Am enttäuschendsten ist dann der Schluß, wo in den letzten Minuten eine an den Haaren herbeigezogene "Aufklärung" präsentiert wird, die in ihrer Unglaubwürdigkeit aus irgendeinem billigen Sci-Fi-Taschenroman stammen könnte und der ganzen löchrigen Geschichte noch die Krone aufsetzt. Wer bitte soll das glauben? Aber noch bevor man sich 1000 Fragen stellt, wie diese Lösung über all die Jahre niemand aufgefallen sein kann/soll, ist Midnight Meat Train auch schon vorbei. Der Plottwist mit der Rollenübernahme in den letzten Filmsekunden geht genauso unter wie viele andere Handlungsstränge des Films, die bestenfalls kurz angerissen aber leider nicht weiter verfolgt wurden. Wer sich jetzt auf die Vorlage herausredet, liegt daneben: Es stand und steht jedem Regisseur frei, eigene Elemente einzubringen. Oder zumindest besonderen Quatsch wegzulassen, zumal ein Roman bzw. ein Comic doch etwas anderes ist als ein Film.

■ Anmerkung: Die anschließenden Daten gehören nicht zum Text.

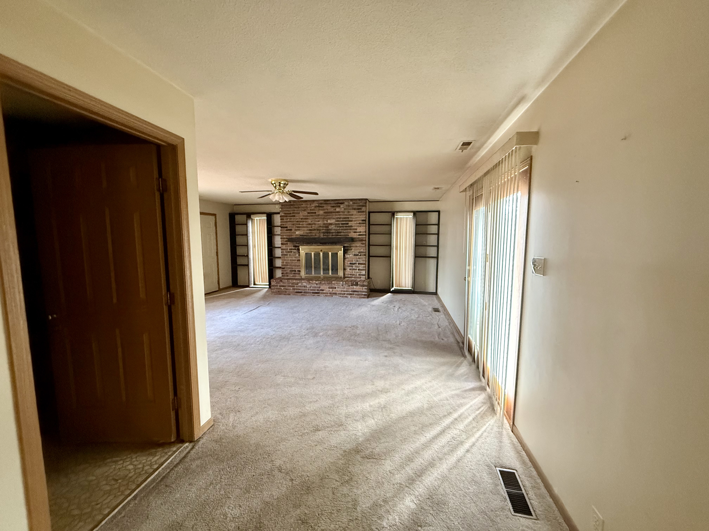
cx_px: 354
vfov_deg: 85.7
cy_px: 266
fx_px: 287
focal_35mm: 14
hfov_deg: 102.1
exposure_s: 1/60
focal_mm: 2.22
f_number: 2.2
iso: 640
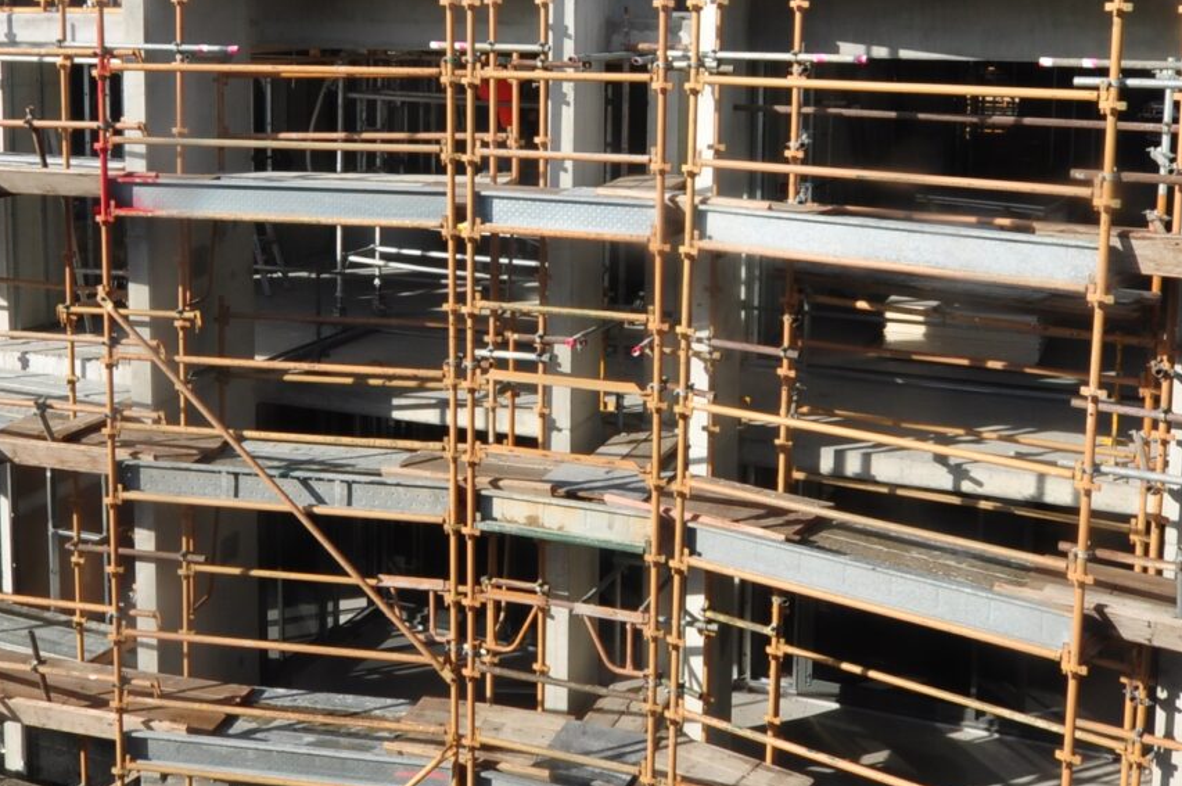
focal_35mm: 45
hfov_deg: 43.6
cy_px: 154
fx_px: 1476
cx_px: 564
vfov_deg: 29.1
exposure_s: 1/60
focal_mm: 10
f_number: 13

Creep (mit Franka Potente), der in ähnlichen Umständen spielt, hat wegen seines wenig gelungenen Endes teils böse Kritiken bekommen, wäre aber geradezu Gold gegenüber dem Unsinn, den Midnight Meat Train auf den letzten Metern seinen Zusehern zumutet.
Fazit: Viel heiße Luft um einen glänzend disponierten Vinnie Jones in einer unglaubwürdigen Geschichte. Ein Film, den man sich kein zweites Mal ansieht. 2,8 Points.